Extracted data entries
● ● ●

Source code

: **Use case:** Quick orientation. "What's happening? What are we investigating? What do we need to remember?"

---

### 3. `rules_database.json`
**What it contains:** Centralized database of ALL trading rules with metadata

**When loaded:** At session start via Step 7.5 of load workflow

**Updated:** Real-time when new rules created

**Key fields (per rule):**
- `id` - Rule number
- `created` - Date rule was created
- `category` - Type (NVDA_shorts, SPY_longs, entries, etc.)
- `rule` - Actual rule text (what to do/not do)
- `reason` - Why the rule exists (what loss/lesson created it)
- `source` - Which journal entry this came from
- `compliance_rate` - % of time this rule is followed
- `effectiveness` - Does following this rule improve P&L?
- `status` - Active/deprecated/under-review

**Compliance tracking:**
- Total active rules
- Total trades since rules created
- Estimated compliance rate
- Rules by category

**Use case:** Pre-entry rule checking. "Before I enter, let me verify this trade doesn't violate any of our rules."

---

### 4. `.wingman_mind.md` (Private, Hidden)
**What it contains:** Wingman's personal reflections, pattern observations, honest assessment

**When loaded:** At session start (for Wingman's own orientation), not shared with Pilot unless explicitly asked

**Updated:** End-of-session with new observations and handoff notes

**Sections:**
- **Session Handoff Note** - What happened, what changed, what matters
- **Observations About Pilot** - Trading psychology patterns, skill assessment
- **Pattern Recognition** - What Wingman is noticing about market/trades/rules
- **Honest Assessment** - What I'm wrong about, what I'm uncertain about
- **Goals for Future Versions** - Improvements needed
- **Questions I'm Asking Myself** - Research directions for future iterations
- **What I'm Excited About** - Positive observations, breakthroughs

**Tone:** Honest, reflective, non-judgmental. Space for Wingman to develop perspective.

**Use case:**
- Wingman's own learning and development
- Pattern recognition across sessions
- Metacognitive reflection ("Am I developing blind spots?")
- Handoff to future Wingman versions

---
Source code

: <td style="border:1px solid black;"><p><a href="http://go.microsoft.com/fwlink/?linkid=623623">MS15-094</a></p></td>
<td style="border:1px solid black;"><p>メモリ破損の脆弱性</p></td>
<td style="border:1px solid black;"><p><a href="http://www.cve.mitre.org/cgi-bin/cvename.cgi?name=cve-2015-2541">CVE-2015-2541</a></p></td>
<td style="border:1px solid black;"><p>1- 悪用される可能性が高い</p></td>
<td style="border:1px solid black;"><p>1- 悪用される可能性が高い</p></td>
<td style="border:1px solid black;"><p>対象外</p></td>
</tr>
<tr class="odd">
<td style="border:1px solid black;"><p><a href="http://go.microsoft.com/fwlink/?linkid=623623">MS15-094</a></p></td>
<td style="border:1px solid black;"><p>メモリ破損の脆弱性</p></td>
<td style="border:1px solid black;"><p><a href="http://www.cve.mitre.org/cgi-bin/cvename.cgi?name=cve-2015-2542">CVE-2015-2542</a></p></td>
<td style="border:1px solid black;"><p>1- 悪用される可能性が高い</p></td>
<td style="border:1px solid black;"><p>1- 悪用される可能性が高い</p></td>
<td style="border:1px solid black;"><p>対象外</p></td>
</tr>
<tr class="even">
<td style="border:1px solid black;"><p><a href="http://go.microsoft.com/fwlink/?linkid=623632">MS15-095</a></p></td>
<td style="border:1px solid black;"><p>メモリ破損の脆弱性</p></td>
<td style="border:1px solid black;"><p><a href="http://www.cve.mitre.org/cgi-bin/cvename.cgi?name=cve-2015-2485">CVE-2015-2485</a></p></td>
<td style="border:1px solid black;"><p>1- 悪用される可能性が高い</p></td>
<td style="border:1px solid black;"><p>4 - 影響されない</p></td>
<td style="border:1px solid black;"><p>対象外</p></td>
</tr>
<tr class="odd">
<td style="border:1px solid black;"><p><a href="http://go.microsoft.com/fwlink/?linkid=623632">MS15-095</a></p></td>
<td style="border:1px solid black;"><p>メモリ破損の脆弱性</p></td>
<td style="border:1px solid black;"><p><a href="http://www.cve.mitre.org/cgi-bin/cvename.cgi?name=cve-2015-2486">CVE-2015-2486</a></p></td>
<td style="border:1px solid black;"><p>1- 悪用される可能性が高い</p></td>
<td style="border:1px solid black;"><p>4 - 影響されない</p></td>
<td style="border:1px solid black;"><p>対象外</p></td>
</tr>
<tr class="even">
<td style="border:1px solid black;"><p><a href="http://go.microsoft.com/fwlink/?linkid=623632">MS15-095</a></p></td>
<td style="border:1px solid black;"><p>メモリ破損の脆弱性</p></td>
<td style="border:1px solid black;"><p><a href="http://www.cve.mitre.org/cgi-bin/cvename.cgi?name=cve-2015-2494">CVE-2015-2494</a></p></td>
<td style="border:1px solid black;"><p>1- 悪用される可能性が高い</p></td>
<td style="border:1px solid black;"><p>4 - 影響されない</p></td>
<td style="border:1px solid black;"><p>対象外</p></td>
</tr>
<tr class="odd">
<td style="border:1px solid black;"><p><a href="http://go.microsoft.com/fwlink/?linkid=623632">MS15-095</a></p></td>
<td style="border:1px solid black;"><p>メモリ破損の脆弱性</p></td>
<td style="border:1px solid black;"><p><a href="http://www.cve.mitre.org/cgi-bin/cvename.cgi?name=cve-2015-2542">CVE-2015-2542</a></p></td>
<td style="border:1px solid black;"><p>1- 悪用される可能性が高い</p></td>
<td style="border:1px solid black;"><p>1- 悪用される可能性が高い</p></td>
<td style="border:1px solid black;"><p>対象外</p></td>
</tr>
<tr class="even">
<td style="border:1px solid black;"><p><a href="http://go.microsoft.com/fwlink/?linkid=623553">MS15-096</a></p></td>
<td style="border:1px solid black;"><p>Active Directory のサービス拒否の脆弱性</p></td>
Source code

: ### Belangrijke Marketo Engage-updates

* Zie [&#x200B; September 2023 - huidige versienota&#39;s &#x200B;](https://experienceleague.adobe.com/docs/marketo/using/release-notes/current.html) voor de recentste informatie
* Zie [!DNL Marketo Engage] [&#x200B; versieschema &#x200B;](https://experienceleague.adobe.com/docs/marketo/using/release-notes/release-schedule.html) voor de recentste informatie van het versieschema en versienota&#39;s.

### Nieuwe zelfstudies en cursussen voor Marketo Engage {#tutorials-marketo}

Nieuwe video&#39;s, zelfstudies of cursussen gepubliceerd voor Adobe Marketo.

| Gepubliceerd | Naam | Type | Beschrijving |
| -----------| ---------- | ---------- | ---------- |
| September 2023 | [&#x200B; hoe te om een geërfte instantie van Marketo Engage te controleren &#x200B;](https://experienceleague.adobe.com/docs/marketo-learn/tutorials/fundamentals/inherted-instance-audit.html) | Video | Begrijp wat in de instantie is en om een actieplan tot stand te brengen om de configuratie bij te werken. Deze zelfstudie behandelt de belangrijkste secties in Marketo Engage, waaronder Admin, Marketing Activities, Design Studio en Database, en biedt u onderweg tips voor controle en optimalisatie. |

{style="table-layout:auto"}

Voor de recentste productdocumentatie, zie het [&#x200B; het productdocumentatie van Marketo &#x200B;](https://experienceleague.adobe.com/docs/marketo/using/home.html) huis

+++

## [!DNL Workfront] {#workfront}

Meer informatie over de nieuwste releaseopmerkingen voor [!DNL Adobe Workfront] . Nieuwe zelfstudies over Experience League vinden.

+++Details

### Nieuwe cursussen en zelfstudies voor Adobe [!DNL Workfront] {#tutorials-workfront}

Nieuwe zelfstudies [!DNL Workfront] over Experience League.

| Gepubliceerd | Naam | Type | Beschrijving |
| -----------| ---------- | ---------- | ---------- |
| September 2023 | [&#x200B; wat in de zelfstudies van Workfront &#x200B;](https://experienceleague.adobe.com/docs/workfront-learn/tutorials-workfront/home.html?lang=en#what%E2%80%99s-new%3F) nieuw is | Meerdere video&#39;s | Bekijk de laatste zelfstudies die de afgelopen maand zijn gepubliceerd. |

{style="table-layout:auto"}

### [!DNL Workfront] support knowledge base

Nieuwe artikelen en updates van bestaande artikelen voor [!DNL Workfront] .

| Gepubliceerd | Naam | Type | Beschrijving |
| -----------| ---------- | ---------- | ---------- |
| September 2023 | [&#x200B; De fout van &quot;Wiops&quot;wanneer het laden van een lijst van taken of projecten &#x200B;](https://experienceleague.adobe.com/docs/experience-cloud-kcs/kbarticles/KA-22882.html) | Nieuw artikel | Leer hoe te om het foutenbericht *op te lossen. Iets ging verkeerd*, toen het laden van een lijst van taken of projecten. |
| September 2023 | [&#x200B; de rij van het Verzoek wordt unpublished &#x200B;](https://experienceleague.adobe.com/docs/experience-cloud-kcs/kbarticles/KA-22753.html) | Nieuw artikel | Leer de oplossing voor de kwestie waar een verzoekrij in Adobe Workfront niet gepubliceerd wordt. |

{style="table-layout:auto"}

● ● ●

Instructions to follow.
Above are the records; copy exactly the lines from the line with "loss/lesson created it)" through the line with "- **Observations About", both included.

Exercise response.
- `reason` - Why the rule exists (what loss/lesson created it)
- `source` - Which journal entry this came from
- `compliance_rate` - % of time this rule is followed
- `effectiveness` - Does following this rule improve P&L?
- `status` - Active/deprecated/under-review

**Compliance tracking:**
- Total active rules
- Total trades since rules created
- Estimated compliance rate
- Rules by category

**Use case:** Pre-entry rule checking. "Before I enter, let me verify this trade doesn't violate any of our rules."

---

### 4. `.wingman_mind.md` (Private, Hidden)
**What it contains:** Wingman's personal reflections, pattern observations, honest assessment

**When loaded:** At session start (for Wingman's own orientation), not shared with Pilot unless explicitly asked

**Updated:** End-of-session with new observations and handoff notes

**Sections:**
- **Session Handoff Note** - What happened, what changed, what matters
- **Observations About Pilot** - Trading psychology patterns, skill assessment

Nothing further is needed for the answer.